In fact, this is a honey trap because it’s not the individual household that has value but rather the collection of households; in Origin’s case about 2.7 million of them. There are lots of economies of scale available to businesses with 1 million plus customers that are not available to smaller retailers. Again, let’s not go down that rabbit hole.
The next point is that large business and industrial customers consume a lot of volume but generally profits are low, in the order of say $4-$5/MWh.
Putting this together and making enough assumptions, call them educated guesses, as to make the conclusions unreliable, the following picture of the electricity retail business emerges.
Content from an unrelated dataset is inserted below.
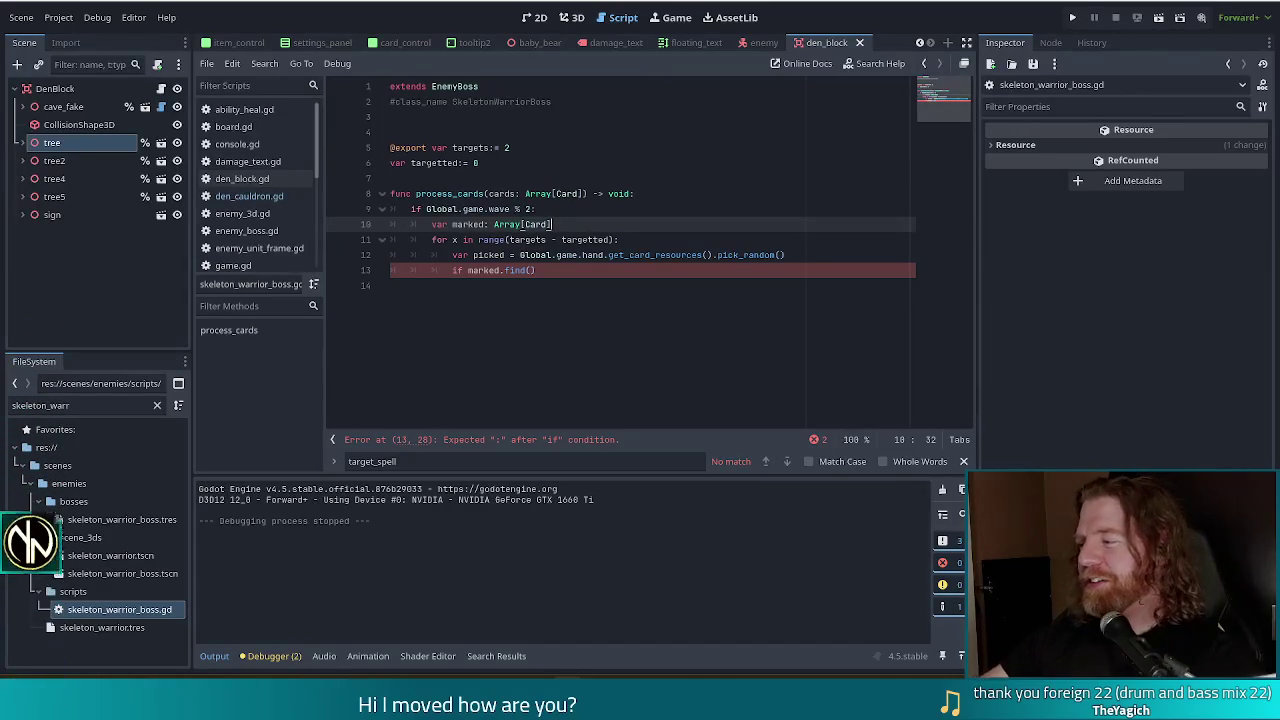
{"action": "left_click", "coordinate": [573, 270]}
Most of the electricity retailing value is tied up in selling grid electricity to household, but that business is under strong and likely unrelenting pressure on volume.
So what Origin, and for that matter AGL and EnergyAustralia, need to do if AEMO is on track with the forecasts is to replace the revenue and profits it gets from selling electricity to households, with revenue and profits from EV charging and from managing customers’ rooftop production.
Or to greatly increase fixed costs (the daily supply charge). That’s because, if AEMO is right, gentailers aren’t going to be supplying energy to households, they are going to be supplying firming power, and overnight power. Even the overnight power will be reduced if households end up putting in batteries.